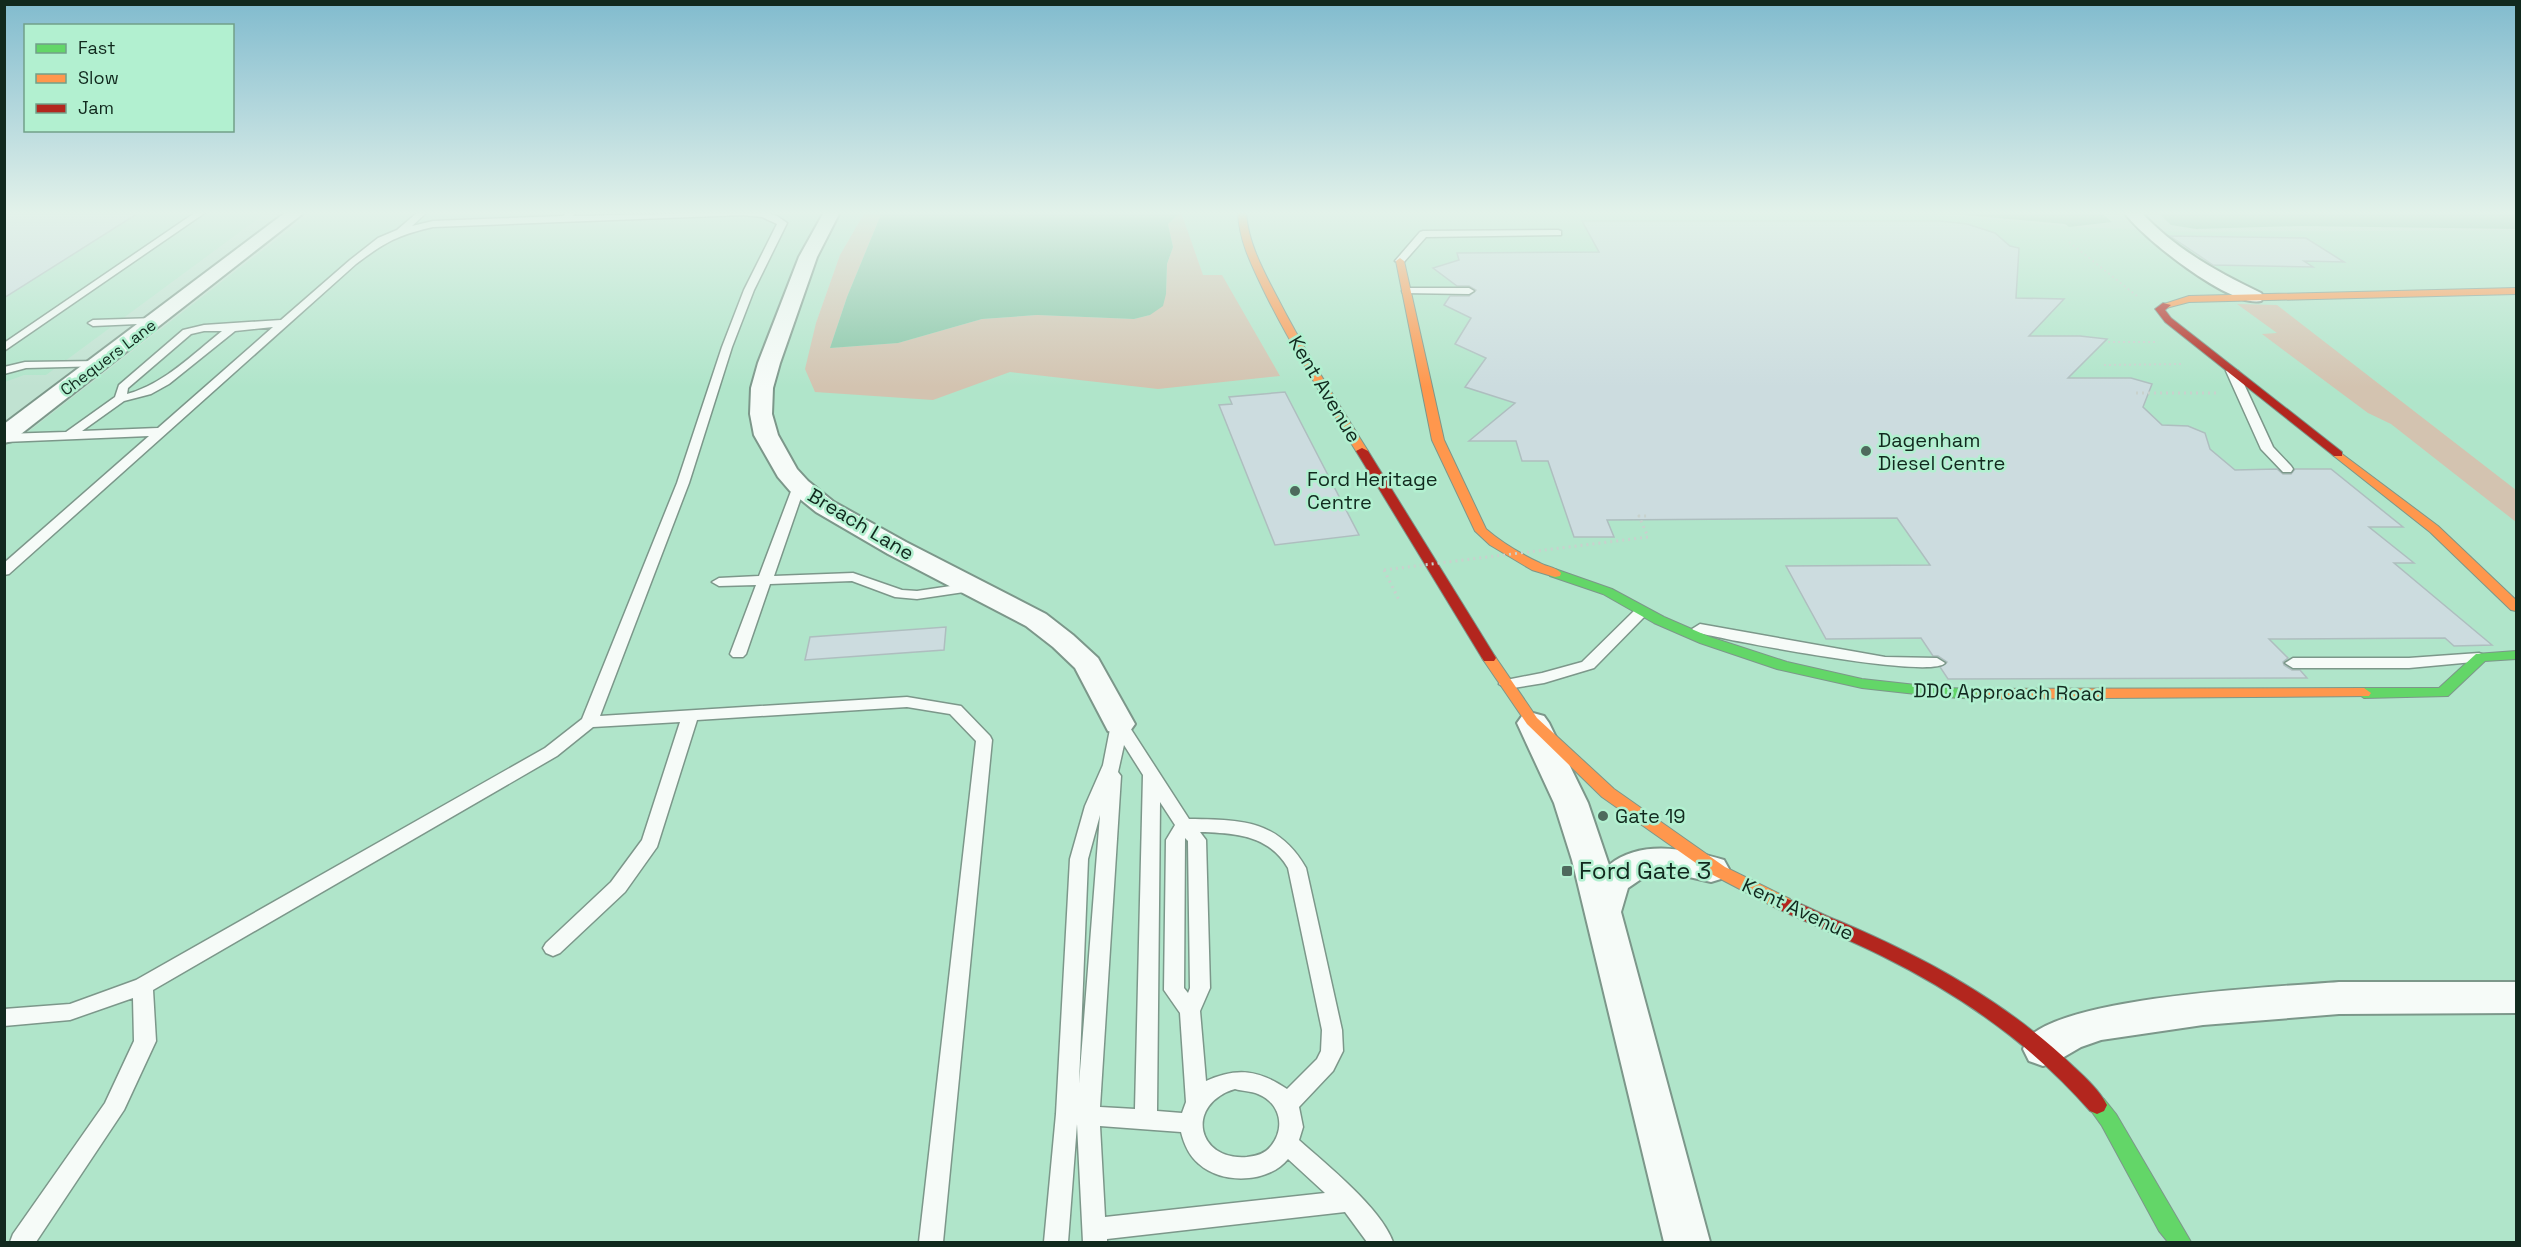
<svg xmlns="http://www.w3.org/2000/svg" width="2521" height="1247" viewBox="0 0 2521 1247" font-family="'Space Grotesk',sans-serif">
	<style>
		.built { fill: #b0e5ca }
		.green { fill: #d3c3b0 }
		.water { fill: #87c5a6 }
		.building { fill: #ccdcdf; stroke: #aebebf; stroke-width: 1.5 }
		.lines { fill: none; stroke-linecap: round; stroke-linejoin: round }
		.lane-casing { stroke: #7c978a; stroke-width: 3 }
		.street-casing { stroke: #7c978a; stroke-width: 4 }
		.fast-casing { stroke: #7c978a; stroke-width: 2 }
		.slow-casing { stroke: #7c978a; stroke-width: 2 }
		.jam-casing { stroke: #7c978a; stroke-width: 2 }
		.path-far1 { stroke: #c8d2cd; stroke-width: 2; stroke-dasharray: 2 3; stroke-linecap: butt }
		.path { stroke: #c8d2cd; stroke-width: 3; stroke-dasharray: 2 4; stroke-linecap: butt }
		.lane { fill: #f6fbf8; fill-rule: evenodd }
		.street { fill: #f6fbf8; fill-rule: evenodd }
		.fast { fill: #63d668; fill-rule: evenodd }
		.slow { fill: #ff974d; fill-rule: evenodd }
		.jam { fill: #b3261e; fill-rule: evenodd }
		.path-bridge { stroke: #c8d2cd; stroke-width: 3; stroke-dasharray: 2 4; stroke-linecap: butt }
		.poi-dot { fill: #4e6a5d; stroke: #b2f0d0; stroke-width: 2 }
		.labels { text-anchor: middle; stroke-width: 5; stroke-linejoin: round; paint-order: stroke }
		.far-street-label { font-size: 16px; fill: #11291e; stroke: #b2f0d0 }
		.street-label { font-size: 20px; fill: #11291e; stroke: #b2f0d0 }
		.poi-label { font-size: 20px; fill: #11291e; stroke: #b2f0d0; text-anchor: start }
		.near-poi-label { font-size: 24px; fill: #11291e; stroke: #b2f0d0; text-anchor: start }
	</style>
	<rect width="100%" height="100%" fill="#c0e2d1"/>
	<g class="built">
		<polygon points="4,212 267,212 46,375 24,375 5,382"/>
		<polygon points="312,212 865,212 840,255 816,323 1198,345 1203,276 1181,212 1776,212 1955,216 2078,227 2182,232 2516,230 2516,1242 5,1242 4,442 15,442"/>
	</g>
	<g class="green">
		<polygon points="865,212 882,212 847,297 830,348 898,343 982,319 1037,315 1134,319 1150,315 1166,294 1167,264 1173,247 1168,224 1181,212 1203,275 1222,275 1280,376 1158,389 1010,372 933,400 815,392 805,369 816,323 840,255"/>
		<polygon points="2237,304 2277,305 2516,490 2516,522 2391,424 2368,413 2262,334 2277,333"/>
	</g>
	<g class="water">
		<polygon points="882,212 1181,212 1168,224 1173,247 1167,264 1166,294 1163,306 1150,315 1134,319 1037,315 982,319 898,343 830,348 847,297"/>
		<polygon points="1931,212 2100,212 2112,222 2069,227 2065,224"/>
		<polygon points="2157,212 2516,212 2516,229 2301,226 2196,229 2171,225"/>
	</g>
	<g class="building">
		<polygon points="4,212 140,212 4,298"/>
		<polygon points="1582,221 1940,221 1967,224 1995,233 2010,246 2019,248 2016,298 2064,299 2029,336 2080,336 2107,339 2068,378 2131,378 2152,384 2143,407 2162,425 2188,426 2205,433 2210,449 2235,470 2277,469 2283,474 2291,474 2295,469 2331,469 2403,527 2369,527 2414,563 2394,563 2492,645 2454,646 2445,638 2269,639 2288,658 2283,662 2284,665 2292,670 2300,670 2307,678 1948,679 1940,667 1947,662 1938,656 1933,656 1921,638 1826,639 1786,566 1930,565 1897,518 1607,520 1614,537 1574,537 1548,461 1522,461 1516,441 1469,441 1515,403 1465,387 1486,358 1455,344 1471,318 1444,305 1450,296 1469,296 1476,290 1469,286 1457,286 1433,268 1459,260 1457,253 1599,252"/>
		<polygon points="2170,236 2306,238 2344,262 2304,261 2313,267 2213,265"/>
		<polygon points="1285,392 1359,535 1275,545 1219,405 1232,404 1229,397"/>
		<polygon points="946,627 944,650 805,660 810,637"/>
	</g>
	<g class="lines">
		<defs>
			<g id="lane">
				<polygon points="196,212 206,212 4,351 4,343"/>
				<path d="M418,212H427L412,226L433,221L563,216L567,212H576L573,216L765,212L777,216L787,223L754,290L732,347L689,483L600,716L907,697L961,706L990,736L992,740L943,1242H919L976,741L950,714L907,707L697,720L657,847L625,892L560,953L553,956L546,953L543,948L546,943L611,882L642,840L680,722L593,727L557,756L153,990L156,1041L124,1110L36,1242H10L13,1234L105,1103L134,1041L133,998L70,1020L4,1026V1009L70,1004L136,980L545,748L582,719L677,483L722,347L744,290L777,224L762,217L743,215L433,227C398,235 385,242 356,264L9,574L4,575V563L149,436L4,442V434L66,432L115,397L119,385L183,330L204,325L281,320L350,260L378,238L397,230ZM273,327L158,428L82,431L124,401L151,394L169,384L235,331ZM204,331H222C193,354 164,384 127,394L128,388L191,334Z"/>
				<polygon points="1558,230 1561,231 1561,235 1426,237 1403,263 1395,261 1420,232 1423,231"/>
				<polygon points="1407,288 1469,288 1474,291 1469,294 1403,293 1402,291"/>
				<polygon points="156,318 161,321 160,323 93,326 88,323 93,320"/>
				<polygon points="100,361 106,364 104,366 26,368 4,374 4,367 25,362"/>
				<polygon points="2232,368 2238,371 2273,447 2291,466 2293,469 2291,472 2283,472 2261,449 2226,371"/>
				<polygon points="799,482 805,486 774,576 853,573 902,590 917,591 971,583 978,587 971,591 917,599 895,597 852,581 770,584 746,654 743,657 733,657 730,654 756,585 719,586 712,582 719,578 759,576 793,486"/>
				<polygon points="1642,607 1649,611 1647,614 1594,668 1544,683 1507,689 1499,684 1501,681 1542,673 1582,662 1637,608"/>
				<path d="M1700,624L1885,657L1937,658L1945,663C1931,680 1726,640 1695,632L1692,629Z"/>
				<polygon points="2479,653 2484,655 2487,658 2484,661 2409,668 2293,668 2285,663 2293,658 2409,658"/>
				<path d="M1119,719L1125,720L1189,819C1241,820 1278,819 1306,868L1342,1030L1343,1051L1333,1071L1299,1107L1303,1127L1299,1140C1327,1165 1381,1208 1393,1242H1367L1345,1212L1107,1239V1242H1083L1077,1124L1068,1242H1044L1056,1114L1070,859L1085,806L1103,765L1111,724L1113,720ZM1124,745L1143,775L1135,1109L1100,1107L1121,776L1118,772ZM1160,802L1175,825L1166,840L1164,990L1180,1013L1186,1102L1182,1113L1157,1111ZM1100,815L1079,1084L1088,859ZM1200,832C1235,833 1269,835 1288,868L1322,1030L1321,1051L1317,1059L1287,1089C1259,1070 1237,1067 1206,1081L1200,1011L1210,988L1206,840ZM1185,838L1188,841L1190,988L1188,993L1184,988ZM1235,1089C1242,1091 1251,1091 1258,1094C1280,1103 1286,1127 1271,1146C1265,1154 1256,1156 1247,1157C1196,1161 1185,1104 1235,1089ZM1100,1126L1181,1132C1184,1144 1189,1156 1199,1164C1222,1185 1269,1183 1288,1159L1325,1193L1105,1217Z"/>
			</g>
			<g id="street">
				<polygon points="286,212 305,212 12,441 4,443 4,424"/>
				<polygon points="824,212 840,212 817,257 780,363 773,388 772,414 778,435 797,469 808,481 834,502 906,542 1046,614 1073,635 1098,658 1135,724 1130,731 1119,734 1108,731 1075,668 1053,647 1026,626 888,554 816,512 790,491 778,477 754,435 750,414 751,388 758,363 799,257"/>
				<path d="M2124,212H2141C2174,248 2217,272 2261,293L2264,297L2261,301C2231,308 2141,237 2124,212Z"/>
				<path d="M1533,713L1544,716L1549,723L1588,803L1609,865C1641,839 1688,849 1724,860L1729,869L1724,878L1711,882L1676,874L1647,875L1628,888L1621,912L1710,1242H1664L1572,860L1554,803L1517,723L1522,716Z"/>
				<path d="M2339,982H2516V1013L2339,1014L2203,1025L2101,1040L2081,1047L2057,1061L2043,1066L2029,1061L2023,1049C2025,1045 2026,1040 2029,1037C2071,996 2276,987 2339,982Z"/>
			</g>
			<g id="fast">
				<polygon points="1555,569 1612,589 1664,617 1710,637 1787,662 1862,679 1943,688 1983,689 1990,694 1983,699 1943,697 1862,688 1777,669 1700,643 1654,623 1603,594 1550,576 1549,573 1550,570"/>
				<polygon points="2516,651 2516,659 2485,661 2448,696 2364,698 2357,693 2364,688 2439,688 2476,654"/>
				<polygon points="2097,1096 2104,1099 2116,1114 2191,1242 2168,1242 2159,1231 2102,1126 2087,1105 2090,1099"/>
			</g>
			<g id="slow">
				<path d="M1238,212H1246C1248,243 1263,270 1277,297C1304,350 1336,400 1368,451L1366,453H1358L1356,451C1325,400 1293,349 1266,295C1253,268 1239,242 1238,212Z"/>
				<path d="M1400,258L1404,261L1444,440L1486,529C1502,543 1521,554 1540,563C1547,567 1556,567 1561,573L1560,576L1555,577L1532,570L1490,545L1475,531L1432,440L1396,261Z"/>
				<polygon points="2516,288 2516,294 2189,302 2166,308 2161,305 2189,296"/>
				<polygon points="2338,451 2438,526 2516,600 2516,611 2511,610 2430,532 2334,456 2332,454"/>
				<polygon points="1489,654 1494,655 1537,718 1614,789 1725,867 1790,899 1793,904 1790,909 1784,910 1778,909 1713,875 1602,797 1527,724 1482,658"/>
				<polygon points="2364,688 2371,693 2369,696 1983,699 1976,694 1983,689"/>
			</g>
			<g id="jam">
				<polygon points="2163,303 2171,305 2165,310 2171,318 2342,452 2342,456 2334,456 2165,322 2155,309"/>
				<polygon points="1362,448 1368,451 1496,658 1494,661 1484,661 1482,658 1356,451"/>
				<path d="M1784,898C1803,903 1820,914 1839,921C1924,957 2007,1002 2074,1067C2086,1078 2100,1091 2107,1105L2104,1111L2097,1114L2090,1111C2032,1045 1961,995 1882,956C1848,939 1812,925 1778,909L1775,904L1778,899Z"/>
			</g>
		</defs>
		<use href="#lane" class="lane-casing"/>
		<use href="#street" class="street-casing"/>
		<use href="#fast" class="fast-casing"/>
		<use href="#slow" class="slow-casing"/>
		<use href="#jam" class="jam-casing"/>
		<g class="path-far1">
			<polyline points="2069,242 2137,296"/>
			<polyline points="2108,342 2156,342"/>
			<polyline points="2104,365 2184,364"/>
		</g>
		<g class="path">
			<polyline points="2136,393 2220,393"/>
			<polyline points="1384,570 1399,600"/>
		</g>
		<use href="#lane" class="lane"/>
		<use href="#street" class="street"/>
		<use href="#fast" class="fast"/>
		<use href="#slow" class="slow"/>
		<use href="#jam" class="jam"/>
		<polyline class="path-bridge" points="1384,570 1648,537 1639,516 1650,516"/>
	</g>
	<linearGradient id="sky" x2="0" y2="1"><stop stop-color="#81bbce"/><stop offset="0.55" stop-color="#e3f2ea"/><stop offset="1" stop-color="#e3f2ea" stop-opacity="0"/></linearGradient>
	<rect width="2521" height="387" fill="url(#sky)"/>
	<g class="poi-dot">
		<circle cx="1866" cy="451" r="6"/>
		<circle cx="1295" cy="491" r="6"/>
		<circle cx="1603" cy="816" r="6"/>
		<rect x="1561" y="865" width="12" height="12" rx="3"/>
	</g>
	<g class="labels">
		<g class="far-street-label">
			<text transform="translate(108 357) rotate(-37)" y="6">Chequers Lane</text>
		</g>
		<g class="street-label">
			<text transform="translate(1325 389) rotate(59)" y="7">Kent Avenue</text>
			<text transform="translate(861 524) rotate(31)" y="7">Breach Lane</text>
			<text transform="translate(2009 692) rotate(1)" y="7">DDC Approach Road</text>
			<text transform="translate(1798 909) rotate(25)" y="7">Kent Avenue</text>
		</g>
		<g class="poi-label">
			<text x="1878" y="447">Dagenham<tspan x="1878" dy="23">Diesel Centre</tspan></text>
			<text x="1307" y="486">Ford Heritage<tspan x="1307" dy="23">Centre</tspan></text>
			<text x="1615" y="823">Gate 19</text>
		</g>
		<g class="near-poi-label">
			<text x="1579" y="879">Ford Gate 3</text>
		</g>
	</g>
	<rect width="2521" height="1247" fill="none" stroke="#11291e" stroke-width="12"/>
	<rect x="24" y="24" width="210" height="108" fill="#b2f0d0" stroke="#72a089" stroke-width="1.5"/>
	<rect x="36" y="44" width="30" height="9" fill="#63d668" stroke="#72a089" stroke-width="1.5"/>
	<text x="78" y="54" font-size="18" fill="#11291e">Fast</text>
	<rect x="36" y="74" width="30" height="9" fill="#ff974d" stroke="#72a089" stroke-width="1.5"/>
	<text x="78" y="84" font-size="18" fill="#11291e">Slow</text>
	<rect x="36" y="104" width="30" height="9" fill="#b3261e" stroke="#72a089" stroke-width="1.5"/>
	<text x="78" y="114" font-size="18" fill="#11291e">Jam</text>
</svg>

___

### What the exercise asks
Report every line in the data above in which the word "linejoin" appears.

### Answer
		.lines { fill: none; stroke-linecap: round; stroke-linejoin: round }
		.labels { text-anchor: middle; stroke-width: 5; stroke-linejoin: round; paint-order: stroke }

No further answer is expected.